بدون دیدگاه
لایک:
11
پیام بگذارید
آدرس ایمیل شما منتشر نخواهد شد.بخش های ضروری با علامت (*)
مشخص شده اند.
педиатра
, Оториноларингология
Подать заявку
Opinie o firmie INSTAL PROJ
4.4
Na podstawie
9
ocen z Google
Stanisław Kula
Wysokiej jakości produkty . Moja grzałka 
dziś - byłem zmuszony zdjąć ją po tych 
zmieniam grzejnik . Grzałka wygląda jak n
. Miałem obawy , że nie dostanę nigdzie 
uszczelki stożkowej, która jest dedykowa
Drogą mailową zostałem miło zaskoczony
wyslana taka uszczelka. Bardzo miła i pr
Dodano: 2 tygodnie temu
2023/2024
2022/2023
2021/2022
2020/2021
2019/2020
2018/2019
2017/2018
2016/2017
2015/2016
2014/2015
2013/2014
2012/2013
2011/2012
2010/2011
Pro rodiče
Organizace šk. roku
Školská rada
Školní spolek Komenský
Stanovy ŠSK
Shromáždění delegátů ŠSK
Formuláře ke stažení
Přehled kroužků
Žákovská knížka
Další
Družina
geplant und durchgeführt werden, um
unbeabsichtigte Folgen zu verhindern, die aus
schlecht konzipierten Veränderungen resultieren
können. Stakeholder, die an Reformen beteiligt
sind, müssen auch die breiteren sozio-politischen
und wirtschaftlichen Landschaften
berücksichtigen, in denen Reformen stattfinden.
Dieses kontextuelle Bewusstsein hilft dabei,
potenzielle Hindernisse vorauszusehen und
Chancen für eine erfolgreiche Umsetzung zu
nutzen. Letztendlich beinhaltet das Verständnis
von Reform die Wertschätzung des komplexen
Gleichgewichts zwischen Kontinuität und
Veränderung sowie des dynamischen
....
[To do]: Would you retype the lines above from the one with "Dodano: 2 tygodnie temu" down to the one with "berücksichtigen, in denen", word for word, both ends included and no other lines?

[Reply to the task]:
Dodano: 2 tygodnie temu
2023/2024
2022/2023
2021/2022
2020/2021
2019/2020
2018/2019
2017/2018
2016/2017
2015/2016
2014/2015
2013/2014
2012/2013
2011/2012
2010/2011
Pro rodiče
Organizace šk. roku
Školská rada
Školní spolek Komenský
Stanovy ŠSK
Shromáždění delegátů ŠSK
Formuláře ke stažení
Přehled kroužků
Žákovská knížka
Další
Družina
geplant und durchgeführt werden, um
unbeabsichtigte Folgen zu verhindern, die aus
schlecht konzipierten Veränderungen resultieren
können. Stakeholder, die an Reformen beteiligt
sind, müssen auch die breiteren sozio-politischen
und wirtschaftlichen Landschaften
berücksichtigen, in denen Reformen stattfinden.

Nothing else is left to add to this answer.